> [Work item]: Copy each line in the data that includes the word "Sris".

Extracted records

********************

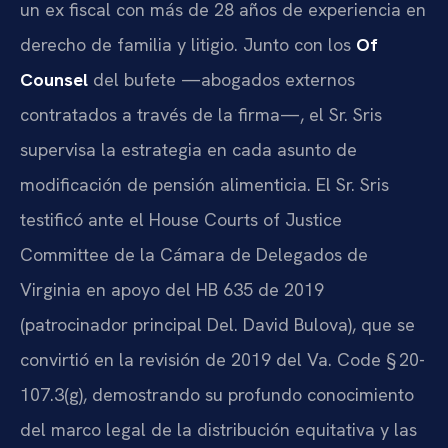
un ex fiscal con más de 28 años de experiencia en
derecho de familia y litigio. Junto con los
Of
Counsel
del bufete —abogados externos
contratados a través de la firma—, el Sr. Sris
supervisa la estrategia en cada asunto de
modificación de pensión alimenticia. El Sr. Sris
testificó ante el House Courts of Justice
Committee de la Cámara de Delegados de
Virginia en apoyo del HB 635 de 2019
(patrocinador principal Del. David Bulova), que se
convirtió en la revisión de 2019 del Va. Code § 20-
107.3(g), demostrando su profundo conocimiento
del marco legal de la distribución equitativa y las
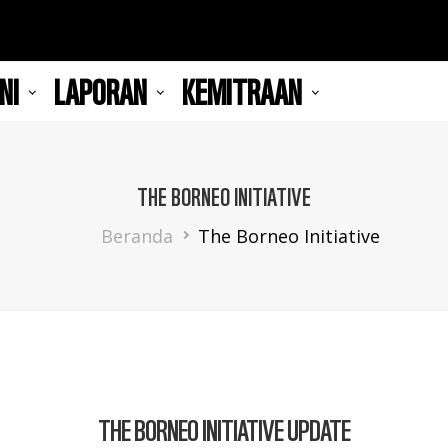
NI
LAPORAN
KEMITRAAN
THE BORNEO INITIATIVE
Breadcrumb
Beranda
The Borneo Initiative
THE BORNEO INITIATIVE UPDATE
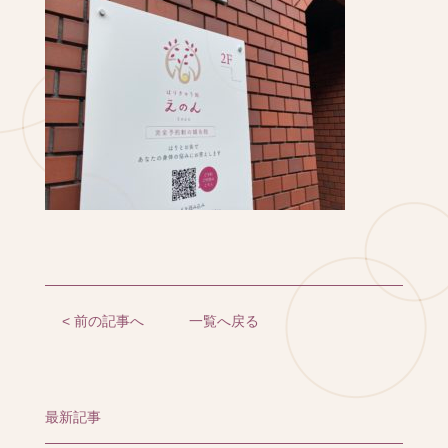
< 前の記事へ
一覧へ戻る
最新記事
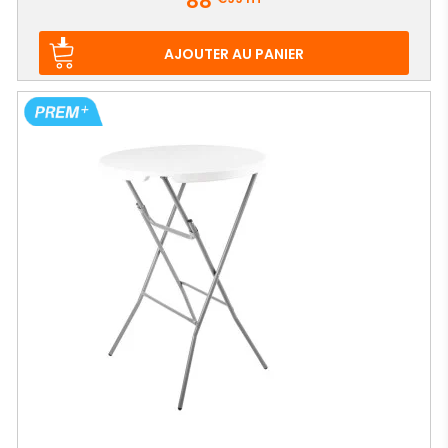
88
AJOUTER AU PANIER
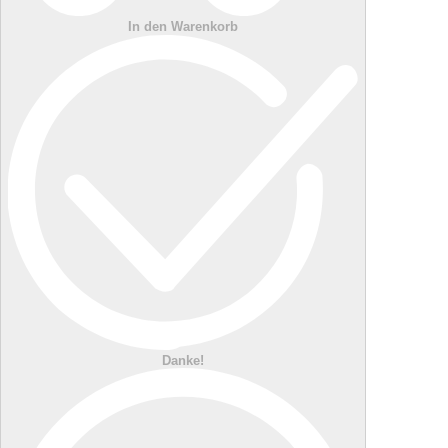
In den Warenkorb
Danke!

********************

> [Worked solution]:
contratados a través de la firma—, el Sr. Sris
modificación de pensión alimenticia. El Sr. Sris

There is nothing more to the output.